2.3.3.2 Méthodes d’estimation

L’estimation de la saison d’abattage dépend de l’examen de la dernière couche de cément. Comme le préconisent de nombreux auteurs (e.g. Lieberman et al., 1990 ; Pike-Tay, 1991 ; Monks et Johnston, 1993), nous avons utilisé la largeur de la dernière couche complète du même type comme référence pour estimer la proportion de cément déposée dans la couche la plus externe. Toutefois, comme les zones de croissance (ZC) sont approximativement de même épaisseur dans le cément acellulaire, du moins chez les gazelles, la largeur moyenne peut être employée. Grâce aux outils informatiques, les mesures sont prises soit directement sur l’image, soit sur un profil de luminance. Etant donné la précision relative de ces valeurs, nous distinguons au mieux trois états en fonction du pourcentage de croissance observé dans la couche finale lorsqu’il s’agit d’une ZC : début (de 1 à 33,3 %), milieu (de 33,4 à 66,6 %), et fin (de 66,7 à 100 %) de la période de croissance rapide. Lorsqu’il s’agit d’un annulus, une telle distinction est difficile à appliquer, surtout sur les dents de gazelles où cette bande est particulièrement fine. Aussi, si la dernière ZC est complète, il est nécessaire de contrôler la présence éventuelle d’un annulus final en prenant garde aux effets optiques produits par des éventuels dépôts minéraux ou par l’interface cément/résine. Dans le cas positif, l’estimation correspond à la période de croissance ralentie. Dans le cément des caprinés, où les annuli sont plus larges, il est quelquefois possible de subdiviser cette couche en deux parties et d’améliorer en conséquence l’estimation de la saison de mort. Notons que l’estimation de l’âge et celle de la saison sont indépendantes : un échantillon peut fournir la première mais pas la seconde, et vice versa.

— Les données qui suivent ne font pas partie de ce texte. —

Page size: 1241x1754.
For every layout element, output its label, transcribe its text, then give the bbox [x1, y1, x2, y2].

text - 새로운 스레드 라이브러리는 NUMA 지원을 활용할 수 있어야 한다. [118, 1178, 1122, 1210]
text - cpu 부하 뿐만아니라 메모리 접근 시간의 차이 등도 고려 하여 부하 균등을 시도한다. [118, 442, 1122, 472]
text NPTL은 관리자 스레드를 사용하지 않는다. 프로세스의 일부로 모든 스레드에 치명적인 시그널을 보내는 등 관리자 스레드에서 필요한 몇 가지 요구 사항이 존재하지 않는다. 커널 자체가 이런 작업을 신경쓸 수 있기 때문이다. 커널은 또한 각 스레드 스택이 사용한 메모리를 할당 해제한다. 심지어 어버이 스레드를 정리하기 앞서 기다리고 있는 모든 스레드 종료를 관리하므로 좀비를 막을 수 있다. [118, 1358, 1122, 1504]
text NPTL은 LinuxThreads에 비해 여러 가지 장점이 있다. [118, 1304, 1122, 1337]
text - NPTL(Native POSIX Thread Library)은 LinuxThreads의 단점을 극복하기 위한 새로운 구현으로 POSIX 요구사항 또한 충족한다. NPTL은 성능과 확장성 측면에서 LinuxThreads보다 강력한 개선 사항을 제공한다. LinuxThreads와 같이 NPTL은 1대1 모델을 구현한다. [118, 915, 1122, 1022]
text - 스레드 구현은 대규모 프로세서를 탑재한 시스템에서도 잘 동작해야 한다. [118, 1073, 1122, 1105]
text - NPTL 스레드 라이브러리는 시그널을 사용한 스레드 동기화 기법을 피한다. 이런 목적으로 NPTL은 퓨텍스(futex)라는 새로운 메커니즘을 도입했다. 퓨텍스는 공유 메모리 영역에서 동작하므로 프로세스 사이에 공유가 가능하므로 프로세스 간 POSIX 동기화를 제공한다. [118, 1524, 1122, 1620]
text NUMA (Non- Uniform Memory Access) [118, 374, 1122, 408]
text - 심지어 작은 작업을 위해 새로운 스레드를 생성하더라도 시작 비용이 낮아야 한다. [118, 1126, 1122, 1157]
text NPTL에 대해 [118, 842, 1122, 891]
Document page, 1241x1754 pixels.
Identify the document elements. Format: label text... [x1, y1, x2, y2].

Des procédures de calcul plus élaborées (arithmétiques ou statistiques) ont été utilisées pour les marques de croissance présentes dans d’autres tissus squelettiques (cf. Baglinière et al., 1992a) ou dans les coquilles de mollusques (e.g. Coutts et Higham, 1971 ; Monks et Johnston, 1993). Elles permettent d’obtenir des précisions élevées (au mois près dans certains cas) pour l’estimation de l’âge ou de la saison de mort. Pour ce qui concerne le cément, même si certains auteurs travaillant sur le cerf élaphe ont établi jusqu’à 6 états différents selon la largeur de la couche finale (Pike-Tay, 1991 ; Martin, 1994, 1999), il convient d’être prudent car la recherche dans ce domaine n’en est qu’à un stade préliminaire. De plus, dans les spécimens fossiles, la qualité optique est rarement optimale et la précision se limite seulement parfois à l’identification de la dernière bande (périodes de croissance ralentie ou de croissance rapide).

Compte tenu de l’investissement nécessaire à la préparation des lames minces et des échecs assez fréquents, la cémentochronologie peut difficilement remplacer les méthodes basées sur les critères morphoscopiques pour établir des courbes d’abattage. Ces dernières méthodes ont l’avantage de pouvoir traiter beaucoup plus rapidement un grand nombre de spécimens. Toutefois, comme nous l’avons fait pour les gazelles, l’analyse du cément basée sur de petits échantillons est un moyen judicieux de calibrer la hauteur dentaire, ou toute autre mesure de l’usure dentaire, avec des âges dont l’estimation ne dépend pas de référentiels extérieurs mais de données propres à la population fossile étudiée (e.g. Morris, 1972 ; Coy et al., 1982 ; Stallibrass, 1982 ; Beasley et al., 1992).

Cette estimation est obtenue à partir du nombre de zones de croissance et d’annuli observés dans le cément acellulaire, en partant du principe qu’un cycle de croissance (zone + annulus) correspond à une année écoulée. L’âge moyen d’éruption de la dent en question est ajouté dans le calcul. L’identification du cément intermédiaire – qui doit être exclu du compte – est plus délicate que celle de la couche granuleuse de Tomes (interface dentine/cément), car son épaisseur est variable et son apparence très similaire à celle d’une zone de croissance. Sous lumière transmise polarisée, cette couche est habituellement plus brillante que les suivantes et le premier annulus adjacent est bien marqué, mais ces caractères ne sont pas toujours très nets dans le cément fossile. Ce problème est une source potentielle d’erreur comme tous ceux qui sont liés à la préparation ou à la lecture des échantillons. Selon S. Stallibrass (1982), en considérant les difficultés les plus communes, l’âge « absolu » d’un individu pourrait être estimé à un an près à l’aide de la cémentochronologie.